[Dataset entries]
★ ★ ★ ★ ★

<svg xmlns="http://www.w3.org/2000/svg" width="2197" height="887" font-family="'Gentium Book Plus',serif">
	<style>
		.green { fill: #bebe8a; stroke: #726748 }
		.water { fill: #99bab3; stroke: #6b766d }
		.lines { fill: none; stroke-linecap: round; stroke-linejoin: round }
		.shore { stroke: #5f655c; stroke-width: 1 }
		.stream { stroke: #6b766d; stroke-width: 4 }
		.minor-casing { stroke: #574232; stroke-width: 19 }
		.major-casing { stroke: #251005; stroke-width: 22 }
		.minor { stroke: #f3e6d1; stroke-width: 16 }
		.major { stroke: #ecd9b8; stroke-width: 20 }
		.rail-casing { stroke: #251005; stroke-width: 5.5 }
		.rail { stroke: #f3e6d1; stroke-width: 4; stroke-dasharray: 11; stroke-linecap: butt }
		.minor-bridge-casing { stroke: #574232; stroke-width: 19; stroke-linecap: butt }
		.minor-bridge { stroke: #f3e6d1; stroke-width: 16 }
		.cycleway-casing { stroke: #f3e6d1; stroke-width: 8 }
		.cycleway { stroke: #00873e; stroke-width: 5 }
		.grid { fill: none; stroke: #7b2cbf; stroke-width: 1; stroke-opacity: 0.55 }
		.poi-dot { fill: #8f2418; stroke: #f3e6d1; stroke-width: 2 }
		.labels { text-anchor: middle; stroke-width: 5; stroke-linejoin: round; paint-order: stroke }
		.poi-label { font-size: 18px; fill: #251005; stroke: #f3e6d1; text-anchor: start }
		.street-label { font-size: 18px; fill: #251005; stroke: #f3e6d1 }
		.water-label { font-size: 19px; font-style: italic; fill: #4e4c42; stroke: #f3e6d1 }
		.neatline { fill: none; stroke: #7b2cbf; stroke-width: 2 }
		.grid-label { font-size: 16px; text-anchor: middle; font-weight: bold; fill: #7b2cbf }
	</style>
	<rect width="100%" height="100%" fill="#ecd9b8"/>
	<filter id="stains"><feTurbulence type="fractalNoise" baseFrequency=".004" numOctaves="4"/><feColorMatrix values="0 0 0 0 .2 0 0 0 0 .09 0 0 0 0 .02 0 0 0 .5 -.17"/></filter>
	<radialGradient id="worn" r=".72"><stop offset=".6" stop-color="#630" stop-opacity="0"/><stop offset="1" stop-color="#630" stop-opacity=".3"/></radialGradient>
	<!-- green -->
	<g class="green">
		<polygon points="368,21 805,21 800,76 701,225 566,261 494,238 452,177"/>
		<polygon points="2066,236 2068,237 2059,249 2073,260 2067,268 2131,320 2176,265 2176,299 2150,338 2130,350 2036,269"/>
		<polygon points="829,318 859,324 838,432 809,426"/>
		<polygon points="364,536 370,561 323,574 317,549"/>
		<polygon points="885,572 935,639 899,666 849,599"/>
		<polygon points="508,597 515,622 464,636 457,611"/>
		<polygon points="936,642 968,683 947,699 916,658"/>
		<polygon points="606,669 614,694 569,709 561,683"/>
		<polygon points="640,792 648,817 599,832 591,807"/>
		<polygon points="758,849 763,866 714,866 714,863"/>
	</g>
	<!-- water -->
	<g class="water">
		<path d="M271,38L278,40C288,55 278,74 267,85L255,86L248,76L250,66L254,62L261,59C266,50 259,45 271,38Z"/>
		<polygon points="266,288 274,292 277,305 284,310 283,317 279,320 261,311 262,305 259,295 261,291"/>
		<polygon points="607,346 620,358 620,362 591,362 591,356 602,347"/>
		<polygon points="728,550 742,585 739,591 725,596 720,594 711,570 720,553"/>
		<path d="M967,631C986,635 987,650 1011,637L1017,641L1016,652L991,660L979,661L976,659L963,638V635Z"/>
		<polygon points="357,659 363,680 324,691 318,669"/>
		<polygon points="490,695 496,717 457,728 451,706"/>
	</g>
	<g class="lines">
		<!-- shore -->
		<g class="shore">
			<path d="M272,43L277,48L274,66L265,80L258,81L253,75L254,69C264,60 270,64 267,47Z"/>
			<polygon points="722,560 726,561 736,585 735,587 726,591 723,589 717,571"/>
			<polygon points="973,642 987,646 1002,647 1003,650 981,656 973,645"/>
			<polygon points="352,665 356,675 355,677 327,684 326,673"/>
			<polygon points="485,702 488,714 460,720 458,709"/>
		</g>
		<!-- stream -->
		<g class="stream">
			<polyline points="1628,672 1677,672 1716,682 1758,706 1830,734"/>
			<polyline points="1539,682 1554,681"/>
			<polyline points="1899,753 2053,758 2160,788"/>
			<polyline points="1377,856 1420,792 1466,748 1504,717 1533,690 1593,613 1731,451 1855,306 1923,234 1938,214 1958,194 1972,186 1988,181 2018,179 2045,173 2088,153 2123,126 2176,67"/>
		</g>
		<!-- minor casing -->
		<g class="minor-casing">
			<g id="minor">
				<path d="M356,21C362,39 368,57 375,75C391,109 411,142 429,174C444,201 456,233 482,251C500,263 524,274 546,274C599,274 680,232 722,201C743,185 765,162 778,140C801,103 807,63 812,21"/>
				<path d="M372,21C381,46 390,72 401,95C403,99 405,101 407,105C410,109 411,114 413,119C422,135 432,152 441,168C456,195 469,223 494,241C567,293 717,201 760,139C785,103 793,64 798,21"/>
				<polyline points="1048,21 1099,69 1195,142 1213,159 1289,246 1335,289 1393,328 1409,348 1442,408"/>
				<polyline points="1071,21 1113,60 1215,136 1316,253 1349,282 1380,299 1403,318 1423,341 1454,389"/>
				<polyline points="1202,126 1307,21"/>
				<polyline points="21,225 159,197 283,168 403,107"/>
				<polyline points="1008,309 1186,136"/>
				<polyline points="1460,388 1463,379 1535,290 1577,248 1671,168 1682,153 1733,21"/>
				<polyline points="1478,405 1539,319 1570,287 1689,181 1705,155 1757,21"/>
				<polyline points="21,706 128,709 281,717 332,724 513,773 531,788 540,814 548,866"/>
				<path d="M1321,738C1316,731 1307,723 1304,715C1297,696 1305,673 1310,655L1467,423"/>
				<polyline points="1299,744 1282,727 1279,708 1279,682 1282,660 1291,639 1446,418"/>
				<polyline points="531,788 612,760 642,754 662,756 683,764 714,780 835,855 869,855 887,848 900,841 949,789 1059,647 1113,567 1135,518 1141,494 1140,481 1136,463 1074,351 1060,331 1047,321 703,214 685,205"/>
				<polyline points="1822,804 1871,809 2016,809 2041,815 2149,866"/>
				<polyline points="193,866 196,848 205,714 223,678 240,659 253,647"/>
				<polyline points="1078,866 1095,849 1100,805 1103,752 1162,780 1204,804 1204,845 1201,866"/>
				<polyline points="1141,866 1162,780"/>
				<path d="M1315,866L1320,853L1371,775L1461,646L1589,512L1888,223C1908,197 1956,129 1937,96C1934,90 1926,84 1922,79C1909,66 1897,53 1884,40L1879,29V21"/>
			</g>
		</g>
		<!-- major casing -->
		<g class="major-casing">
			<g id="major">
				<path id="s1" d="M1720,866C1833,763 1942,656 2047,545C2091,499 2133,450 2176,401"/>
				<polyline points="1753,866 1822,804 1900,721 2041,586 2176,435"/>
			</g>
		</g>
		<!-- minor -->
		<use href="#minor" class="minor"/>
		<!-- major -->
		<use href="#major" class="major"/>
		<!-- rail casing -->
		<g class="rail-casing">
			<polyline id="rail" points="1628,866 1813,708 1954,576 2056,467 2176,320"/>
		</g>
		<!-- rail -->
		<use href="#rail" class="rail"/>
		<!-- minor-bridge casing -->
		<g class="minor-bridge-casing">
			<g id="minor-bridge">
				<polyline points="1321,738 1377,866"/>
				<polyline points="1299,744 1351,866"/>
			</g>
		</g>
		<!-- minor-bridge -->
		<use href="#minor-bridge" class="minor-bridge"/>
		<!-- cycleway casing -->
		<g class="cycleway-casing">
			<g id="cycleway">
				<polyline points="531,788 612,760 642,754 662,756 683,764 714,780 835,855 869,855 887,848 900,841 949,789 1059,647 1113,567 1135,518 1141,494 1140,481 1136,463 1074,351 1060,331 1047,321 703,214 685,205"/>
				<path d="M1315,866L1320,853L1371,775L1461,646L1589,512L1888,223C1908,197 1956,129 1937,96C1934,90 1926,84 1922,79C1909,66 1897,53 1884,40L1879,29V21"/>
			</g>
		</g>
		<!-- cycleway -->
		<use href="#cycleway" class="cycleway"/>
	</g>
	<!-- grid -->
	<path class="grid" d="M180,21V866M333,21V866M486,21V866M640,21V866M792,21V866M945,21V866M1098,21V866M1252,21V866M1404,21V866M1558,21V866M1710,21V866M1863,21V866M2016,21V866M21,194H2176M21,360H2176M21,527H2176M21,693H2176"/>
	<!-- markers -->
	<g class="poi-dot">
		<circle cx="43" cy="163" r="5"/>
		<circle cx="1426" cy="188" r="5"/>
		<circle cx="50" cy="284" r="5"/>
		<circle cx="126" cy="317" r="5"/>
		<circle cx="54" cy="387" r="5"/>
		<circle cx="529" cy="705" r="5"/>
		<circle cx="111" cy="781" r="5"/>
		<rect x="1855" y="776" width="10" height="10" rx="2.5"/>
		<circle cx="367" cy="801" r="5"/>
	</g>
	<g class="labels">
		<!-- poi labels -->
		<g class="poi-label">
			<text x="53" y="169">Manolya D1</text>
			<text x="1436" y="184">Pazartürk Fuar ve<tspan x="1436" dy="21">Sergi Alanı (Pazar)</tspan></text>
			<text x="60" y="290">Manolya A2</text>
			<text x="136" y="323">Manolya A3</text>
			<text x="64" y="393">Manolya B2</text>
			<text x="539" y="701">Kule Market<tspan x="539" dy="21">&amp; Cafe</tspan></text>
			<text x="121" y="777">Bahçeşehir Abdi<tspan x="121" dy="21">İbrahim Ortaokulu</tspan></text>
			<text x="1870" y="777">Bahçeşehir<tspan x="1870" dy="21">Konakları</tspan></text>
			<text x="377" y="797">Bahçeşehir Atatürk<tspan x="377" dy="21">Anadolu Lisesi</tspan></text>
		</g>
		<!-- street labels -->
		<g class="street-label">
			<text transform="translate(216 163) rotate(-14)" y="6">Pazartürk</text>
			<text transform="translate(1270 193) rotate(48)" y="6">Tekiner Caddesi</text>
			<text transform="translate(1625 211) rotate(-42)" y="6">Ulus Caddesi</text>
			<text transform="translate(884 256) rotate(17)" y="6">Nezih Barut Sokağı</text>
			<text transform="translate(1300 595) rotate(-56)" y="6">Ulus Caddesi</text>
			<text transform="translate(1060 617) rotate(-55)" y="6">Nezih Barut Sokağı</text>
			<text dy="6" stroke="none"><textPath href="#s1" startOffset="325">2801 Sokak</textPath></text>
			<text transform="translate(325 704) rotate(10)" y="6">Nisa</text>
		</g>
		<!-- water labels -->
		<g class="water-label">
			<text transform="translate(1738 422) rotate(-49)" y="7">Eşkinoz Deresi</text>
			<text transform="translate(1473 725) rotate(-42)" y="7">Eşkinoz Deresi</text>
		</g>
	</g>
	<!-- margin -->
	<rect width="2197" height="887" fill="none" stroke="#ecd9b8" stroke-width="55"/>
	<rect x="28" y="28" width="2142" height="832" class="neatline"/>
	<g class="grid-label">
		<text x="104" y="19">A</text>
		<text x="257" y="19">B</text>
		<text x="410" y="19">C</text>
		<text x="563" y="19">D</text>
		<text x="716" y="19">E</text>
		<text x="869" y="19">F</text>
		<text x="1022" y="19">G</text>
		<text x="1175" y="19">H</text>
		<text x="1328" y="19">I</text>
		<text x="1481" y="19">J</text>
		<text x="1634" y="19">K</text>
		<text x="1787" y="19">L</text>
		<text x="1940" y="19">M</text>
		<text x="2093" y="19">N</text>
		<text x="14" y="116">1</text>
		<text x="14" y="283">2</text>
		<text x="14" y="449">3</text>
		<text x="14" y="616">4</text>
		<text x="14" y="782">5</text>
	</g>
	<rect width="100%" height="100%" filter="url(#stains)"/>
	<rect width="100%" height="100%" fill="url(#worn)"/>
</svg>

★ ★ ★ ★ ★

What needs to be done: Show a copy of each line from the data that includes the word "bridge".

Result of the exercise:
		.minor-bridge-casing { stroke: #574232; stroke-width: 19; stroke-linecap: butt }
		.minor-bridge { stroke: #f3e6d1; stroke-width: 16 }
		<!-- minor-bridge casing -->
		<g class="minor-bridge-casing">
			<g id="minor-bridge">
		<!-- minor-bridge -->
		<use href="#minor-bridge" class="minor-bridge"/>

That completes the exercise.